22 de junio de 2019

Los Hechos de los Apóstoles (Ellen G. White)
Capítulo 37
Último viaje de Pablo a Jerusalén

“Lo cual como oímos—continuó Lucas,—le rogamos nosotros y los de aquel lugar, que no subiese a Jerusalem.” Pero Pablo no quiso apartarse de la senda del deber. Seguiría a Cristo si fuera necesario a la prisión y a la muerte. “¿Qué hacéis llorando y afligiéndome el corazón?—exclamó—porque yo no sólo estoy presto a ser atado, mas aun a morir en Jerusalem por el nombre del Señor Jesús.” Viendo que le producían dolor sin que cambiara de propósito, los hermanos dejaron de importunarle, diciendo solamente: “Hágase la voluntad del Señor.” 
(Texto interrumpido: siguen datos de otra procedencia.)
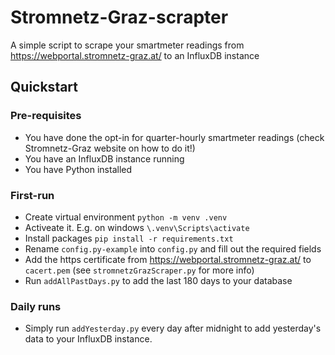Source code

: # Stromnetz-Graz-scrapter
A simple script to scrape your smartmeter readings from https://webportal.stromnetz-graz.at/ to an InfluxDB instance

## Quickstart

### Pre-requisites

* You have done the opt-in for quarter-hourly smartmeter readings (check Stromnetz-Graz website on how to do it!)
* You have an InfluxDB instance running
* You have Python installed

### First-run

* Create virtual environment  ``python -m venv .venv``
* Activeate it. E.g. on windows ``\.venv\Scripts\activate``
* Install packages ``pip install -r requirements.txt``
* Rename ``config.py-example`` into ``config.py`` and fill out the required fields
* Add the https certificate from https://webportal.stromnetz-graz.at/ to ``cacert.pem`` (see ``stromnetzGrazScraper.py`` for more info)
* Run ``addAllPastDays.py`` to add the last 180 days to your database

### Daily runs

* Simply run ``addYesterday.py`` every day after midnight to add yesterday's data to your InfluxDB instance.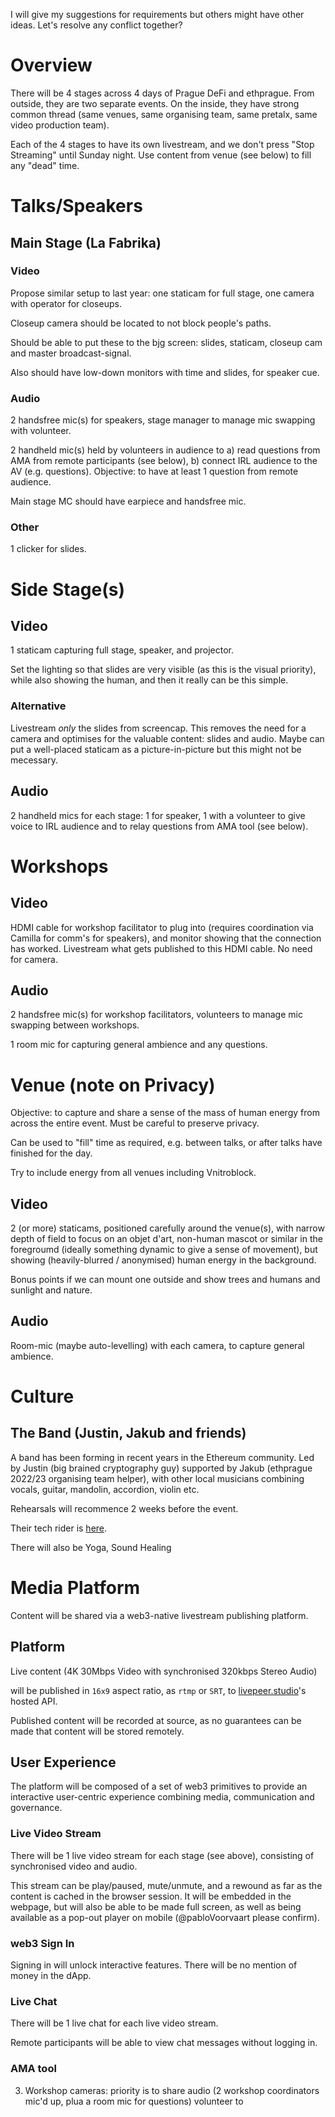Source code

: I will give my suggestions for requirements but others might have other ideas. Let's resolve any conflict together?

# Overview

There will be 4 stages across 4 days of Prague DeFi and ethprague. From outside, they are two separate events. On the inside, they have strong common thread (same venues, same organising team, same pretalx, same video production team).

Each of the 4 stages to have its own livestream, and we don't press "Stop Streaming" until Sunday night. Use content from venue (see below) to fill any "dead" time.

# Talks/Speakers

## Main Stage (La Fabrika)

### Video

Propose similar setup to last year: one staticam for full stage, one camera with operator for closeups.

Closeup camera should be located to not block people's paths.

Should be able to put these to the bjg screen: slides, staticam, closeup cam and master broadcast-signal.

Also should have low-down monitors with time and slides, for speaker cue.

### Audio

2 handsfree mic(s) for speakers, stage manager to manage mic swapping with volunteer.

2 handheld mic(s) held by volunteers in audience to a) read questions from AMA from remote participants (see below), b) connect IRL audience to the AV (e.g. questions). Objective: to have at least 1 question from remote audience.


Main stage MC should have earpiece and handsfree mic.

### Other

1 clicker for slides.




# Side Stage(s)

## Video

1 staticam capturing full stage, speaker, and projector.

Set the lighting so that slides are very visible (as this is the visual priority), while also showing the human, and then it really can be this simple.

### Alternative

Livestream *only* the slides from screencap. This removes the need for a camera and optimises for the valuable content: slides and audio. Maybe can put a well-placed staticam as a picture-in-picture but this might not be mecessary.

## Audio

2 handheld mics for each stage: 1 for speaker, 1 with a volunteer to give voice to IRL audience and to relay questions from AMA tool (see below).


# Workshops

## Video

HDMI cable for workshop facilitator to plug into (requires coordination via Camilla for comm's for speakers), and monitor showing that the connection has worked. Livestream what gets published to this HDMI cable. No need for camera.

## Audio

2 handsfree mic(s) for workshop facilitators, volunteers to manage mic swapping between workshops.

1 room mic for capturing general ambience and any questions.

# Venue (note on Privacy)

Objective: to capture and share a sense of the mass of human energy from across the entire event. Must be careful to preserve privacy.

Can be used to "fill" time as required,
e.g. between talks, or after talks have finished for the day.

Try to include energy from all venues including Vnitroblock.



## Video

2 (or more) staticams, positioned carefully around the venue(s), with narrow depth of field to focus on an objet d'art, non-human mascot or similar in the foregroumd (ideally something dynamic to give a sense of movement), but showing (heavily-blurred / anonymised) human energy in the background.


Bonus points if we can mount one outside and show trees and humans and sunlight and nature.

## Audio

Room-mic (maybe auto-levelling) with each camera, to capture general ambience.

# Culture

## The Band (Justin, Jakub and friends)

A band has been forming in recent years in the Ethereum community. Led by Justin (big brained cryptography guy) supported by Jakub (ethprague 2022/23 organising team helper), with other local musicians combining vocals, guitar, mandolin, accordion, violin etc.

Rehearsals will recommence 2 weeks before the event.

Their tech rider is [here](https://github.com/chrishobcroft/ethprague/blob/09639fc5cd576fa55cd7f39eb73793de3bd30ec1/Justin-Holmes-technical-rider-3.0.0.pdf).

There will also be Yoga, Sound Healing



# Media Platform

Content will be shared via a web3-native livestream publishing platform. 



## Platform

Live content (4K 30Mbps Video with synchronised 320kbps Stereo Audio)

will be published in `16x9` aspect ratio, as `rtmp` or `SRT`, to [livepeer.studio](https://livepeer.studio)'s hosted API.

Published content will be recorded at source, as no guarantees can be made that content will be stored remotely.

## User Experience

The platform will be composed of a set of web3 primitives to provide an interactive user-centric experience combining media, communication and governance.

### Live Video Stream

There will be 1 live video stream for each stage (see above), consisting of synchronised video and audio.

This stream can be play/paused, mute/unmute, and a rewound as far as the content is cached in the browser session. It will be embedded in the webpage, but will also be able to be made full screen, as well as being available as a pop-out player on mobile (@pabloVoorvaart please confirm).

### web3 Sign In

Signing in will unlock interactive features. There will be no mention of money in the dApp.

### Live Chat

There will be 1 live chat for each live video stream.

Remote participants will be able to view chat messages without logging in. 

### AMA tool

 



3. Workshop cameras: priority is to share audio (2 workshop coordinators mic'd up, plua a room mic for questions) volunteer to
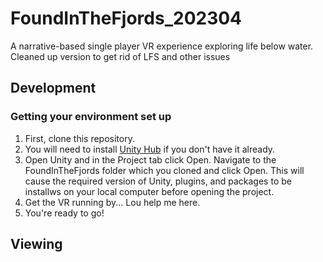 # FoundInTheFjords_202304
A narrative-based single player VR experience exploring life below water. Cleaned up version to get rid of LFS and other issues

## Development
### Getting your environment set up
1. First, clone this repository.
1. You will need to install [Unity Hub](https://unity.com/download) if you don't have it already.
1. Open Unity and in the Project tab click Open. Navigate to the FoundInTheFjords folder which you cloned and click Open. This will cause the required version of Unity, plugins, and packages to be installws on your local computer before opening the project.
1. Get the VR running by... Lou help me here.
1. You're ready to go!

## Viewing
Pronto llegó el fin de la breve estada en Cesarea, y acompañado por algunos de los hermanos, Pablo y sus acompañantes partieron para Jerusalén, con los corazones oprimidos por el presentimiento de una desgracia inminente. 

Nunca antes se había acercado el apóstol a Jerusalén con tan entristecido corazón. Sabía que iba a encontrar pocos amigos y muchos enemigos. Se acercaba a la ciudad que había rechazado y matado al Hijo de Dios y sobre la cual pendían los juicios de la ira divina. Recordando cuán acerbo había sido su propio prejuicio contra los seguidores de Cristo, sentía la más profunda compasión por sus engañados compatriotas. Y sin embargo, ¡cuán poco podía esperar que fuera capaz de ayudarles! La misma ciega cólera que un tiempo inflamara su propio corazón, encendía ahora con indecible intensidad el corazón de todo un pueblo contra él. 

No podía contar siquiera con el apoyo y la simpatía de los hermanos en la fe. Los judíos inconversos que le habían seguido muy de cerca el rastro, no habían sido lentos en hacer circular, acerca de él y su trabajo, los más desfavorables informes en Jerusalén, tanto personalmente como por carta; y algunos, aun de los apóstoles y ancianos, habían recibido esos informes como verdad, sin hacer esfuerzo alguno por contradecirlos, ni manifestar deseo de concordar con él. 

Sin embargo, en medio de sus desalientos, el apóstol no estaba desesperado. Confiaba en que la Voz que había hablado a su corazón, hablaría al de sus compatriotas y que el Señor a quien los demás discípulos amaban y servían uniría sus corazones al suyo en la obra del Evangelio.